General Electric Suggested Diversification Pairs

Pair trading is one of the very effective strategies used by professional day traders and hedge funds capitalizing on short-time and mid-term market inefficiencies. The approach is based on the fact that the ratio of prices of two correlating shares is long-term stable and oscillates around the average value. If the correlation ratio comes outside the common area, you can speculate with a high success rate that the ratio will return to the mean value and collect a profit.
The effect of pair diversification on risk is to reduce it, but we should note this doesn't apply to all risk types. When we trade pairs against General Electric as a counterpart, there is always some inherent risk that will never be diversified away no matter what. This volatility limits the effect of tactical diversification using pair trading. General Electric's systematic risk is the inherent uncertainty of the entire market, and therefore cannot be mitigated even by pair-trading it against the equity that is not highly correlated to it. On the other hand, General Electric's unsystematic risk describes the types of risk that we can protect against, at least to some degree, by selecting a matching pair that is not perfectly correlated to General Electric.

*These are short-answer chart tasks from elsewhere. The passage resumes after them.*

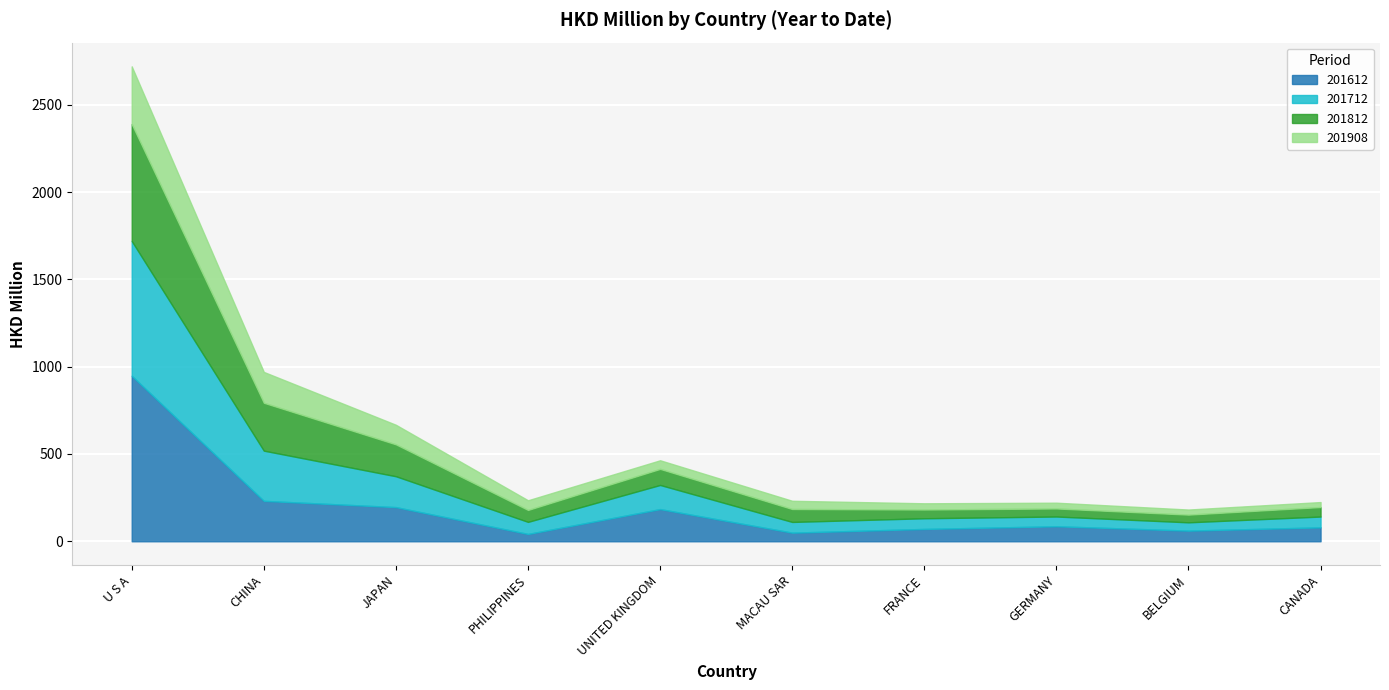

True or false: 201908 has a value of 98.5 at PHILIPPINES.

False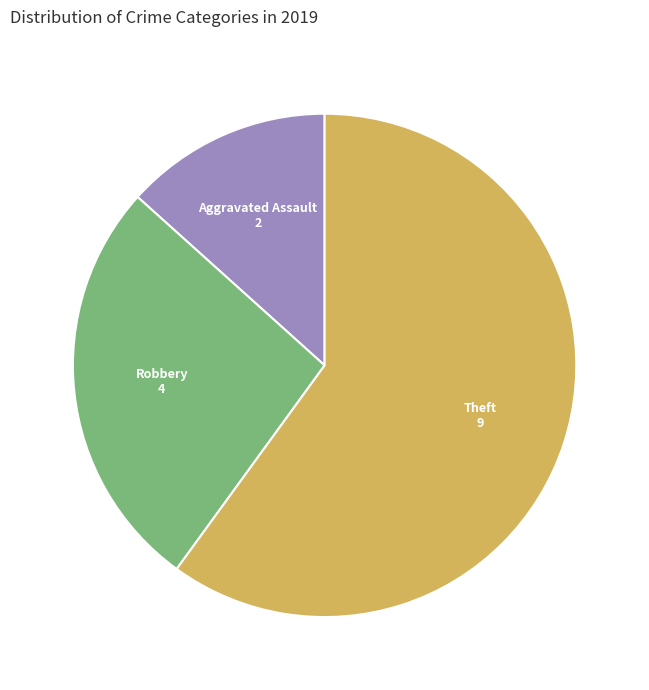

Is there any slice that represents more than half of the pie?

Yes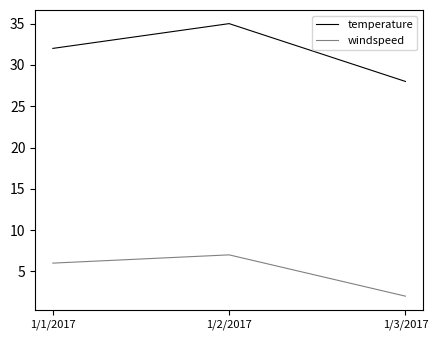

How many lines are shown in the chart?

2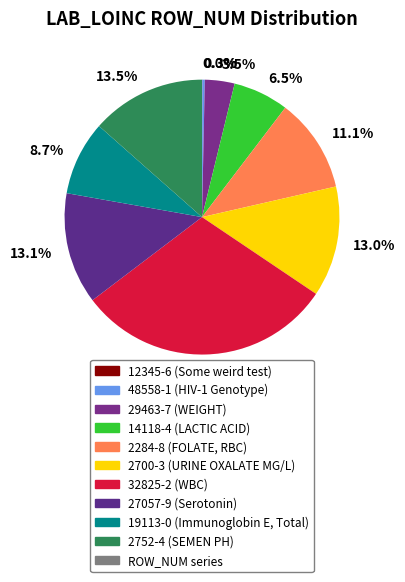

Between 30.2% and 13.0%, which is larger?

30.2%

Complementary Tools for General Stock analysis

When running General Electric's price analysis, check to measure General Electric's market volatility, profitability, liquidity, solvency, efficiency, growth potential, financial leverage, and other vital indicators. We have many different tools that can be utilized to determine how healthy General Electric is operating at the current time. Most of General Electric's value examination focuses on studying past and present price action to predict the probability of General Electric's future price movements. You can analyze the entity against its peers and the financial market as a whole to determine factors that move General Electric's price. Additionally, you may evaluate how the addition of General Electric to your portfolios can decrease your overall portfolio volatility.